857 Views Asked by At

I have dataframe which has many rows.

enter image description here

How can I make this upper dataframe as below which has one rows. enter image description here

import pandas as pd 

# source dataframe
df_source = pd.DataFrame({
    'ID': ['A01', 'A01'],
    'Code': ['101', '102'],
    'amount for code': [10000, 20000],
    'count for code': [4, 3]
})

# target dataframe
df_target = pd.DataFrame({
    'ID': ['A01'],
    'Code101': [1],
    'Code102': [1],
    'Code103': [0],
    'amount for code101': [10000],
    'count for code101': [4],
    'amount for code102': [20000],
    'count for code102': [3],
    'amount for code103': [None],
    'count for code103': [None],
    'count for code': [None],
    'sum of amount': [30000],
    'sum of count': [7]
})

I tried to use method 'get.dummies' but It can be used only for there was that code or not.
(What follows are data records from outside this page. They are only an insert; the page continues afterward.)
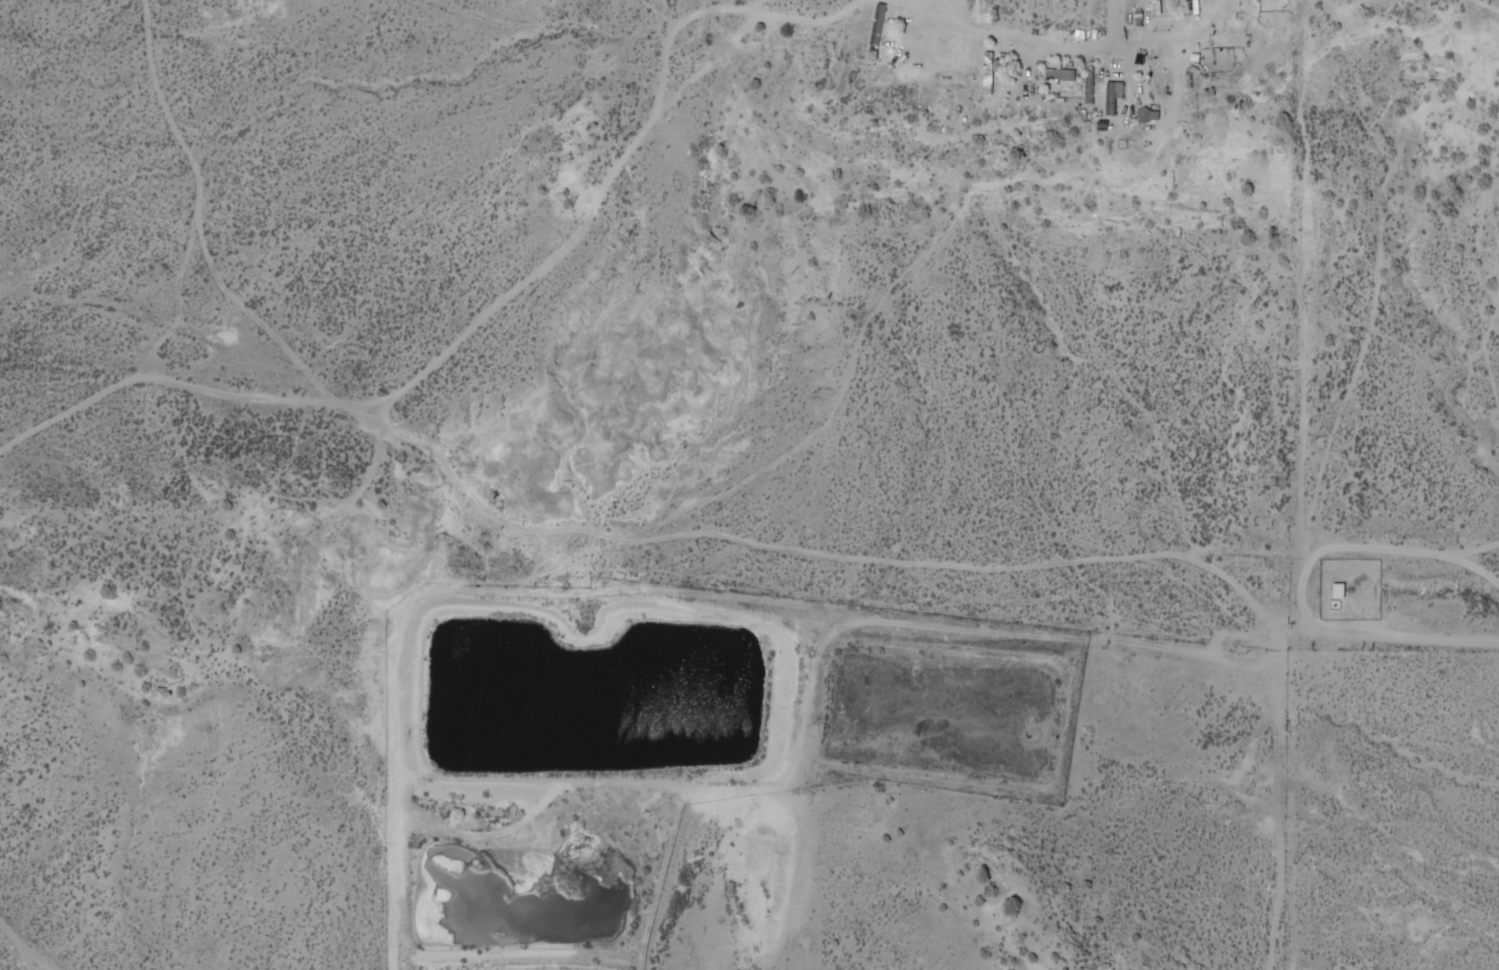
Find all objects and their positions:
road: (1019, 42)
road: (1125, 46)
road: (1136, 70)
road: (1310, 232)
road: (1436, 553)
road: (1316, 560)
road: (1292, 695)

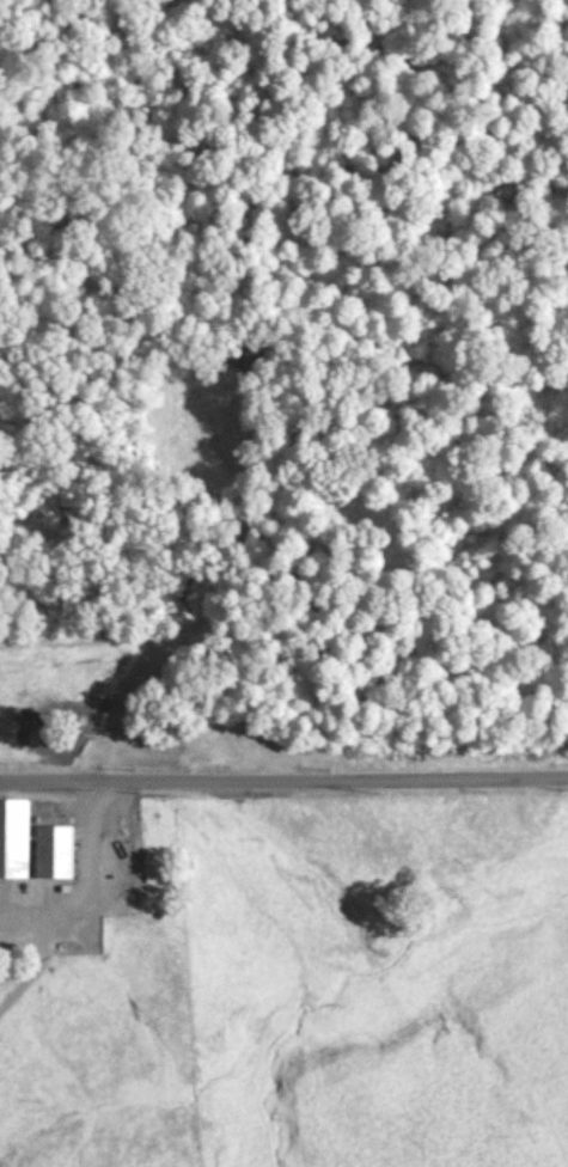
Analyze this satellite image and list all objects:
road: (284, 779)
building: (14, 839)
building: (54, 847)
road: (89, 880)

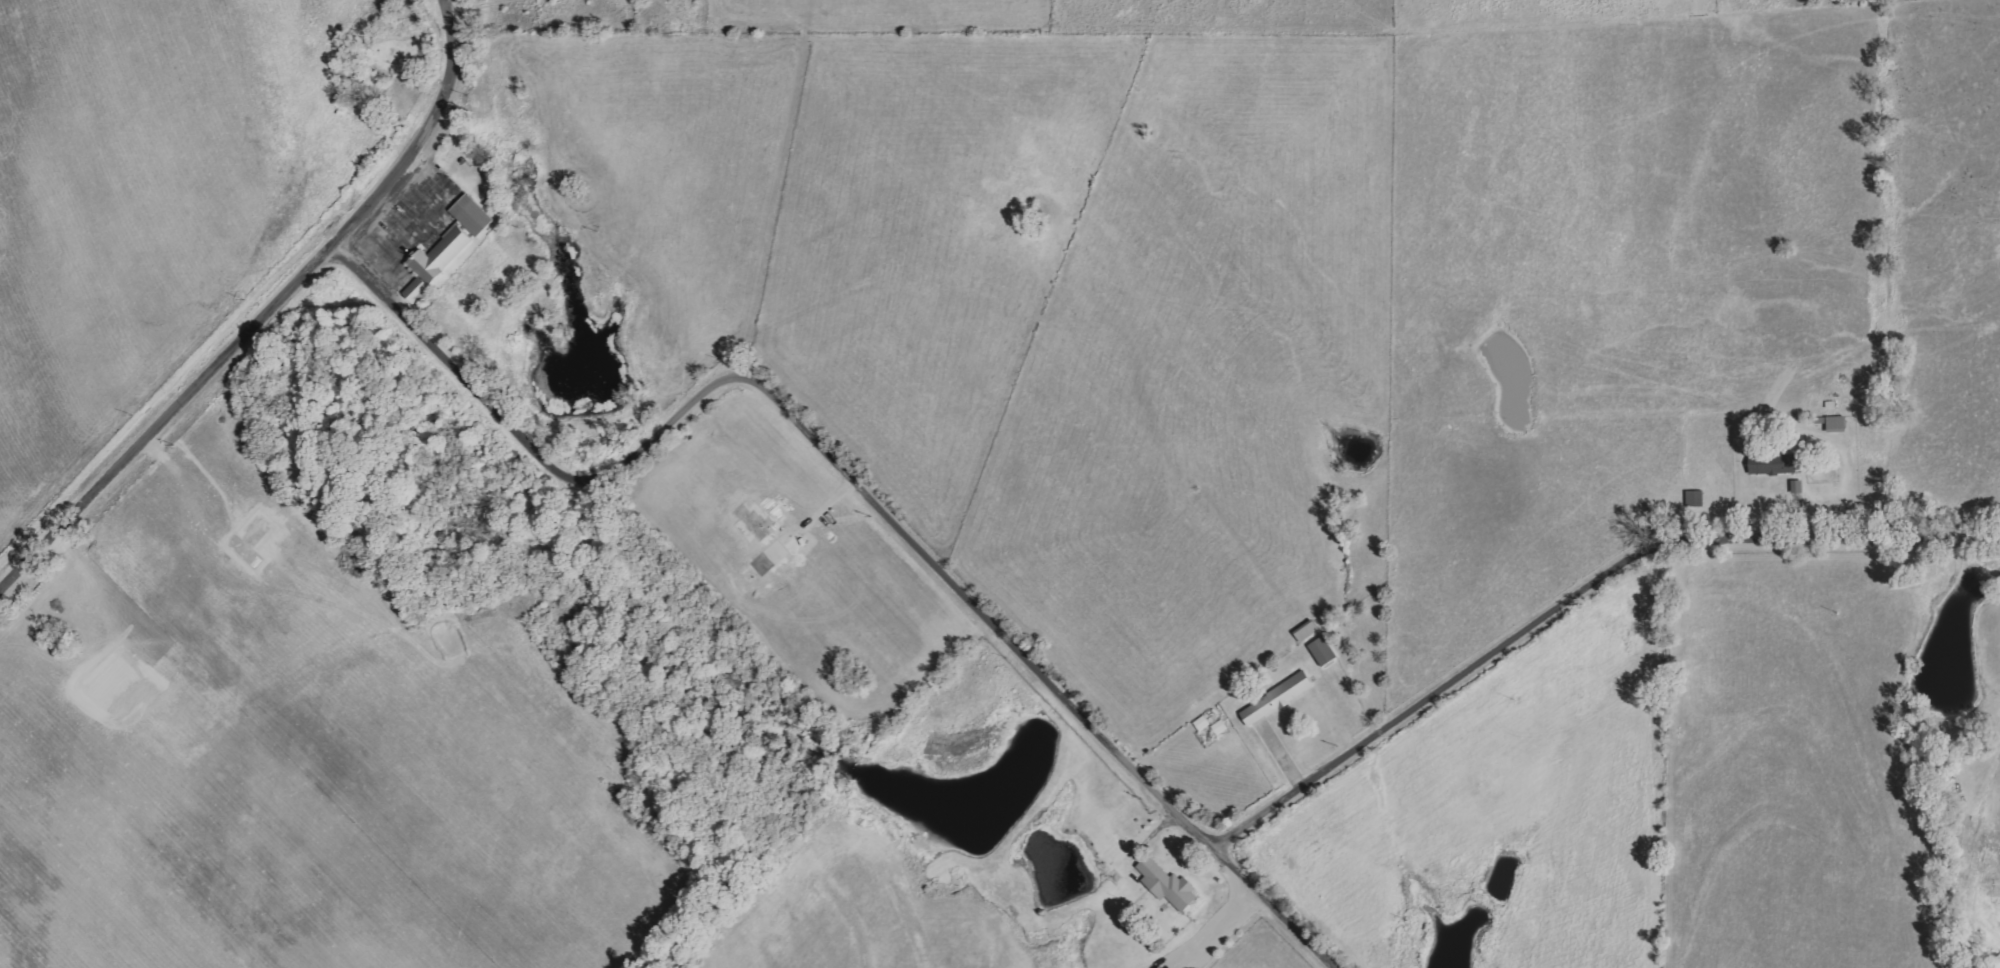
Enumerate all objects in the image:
road: (473, 5)
building: (475, 215)
building: (438, 262)
road: (263, 312)
building: (1839, 422)
building: (1778, 463)
road: (853, 472)
road: (1577, 603)
building: (1325, 651)
building: (1280, 699)
building: (1171, 885)
building: (1166, 967)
How can I handle dataframe to make my dataset?

2

There are 2 best solutions below

0
On

You can iterate through the rows of your existing dataframe and populate (using .at or .loc) your new dataframe (df2). df2 will have the index ID, which is now unique.

import pandas as pd

df = pd.DataFrame({
    'ID': ['A01', 'A01'],
    'Code': ['101', '102'],
    'amount for code': [10000, 20000],
    'count for code': [4, 3]
})

df2 = pd.DataFrame()
for idx, row in df.iterrows():
    for col in df.columns: 
        if col !='ID' and col !='Code': 
                    df2.at[row['ID'],col+row['Code']]=row[col]
        
0
On

You can use pivot_table:

df_result = df.pivot_table(index='ID', columns='Code', values=['amount for code', 'amount for code'])

This will return a data frame with multi-level column index, for example ('101', 'amount for code') Then you can add other calculated columns like sum of amount and so on.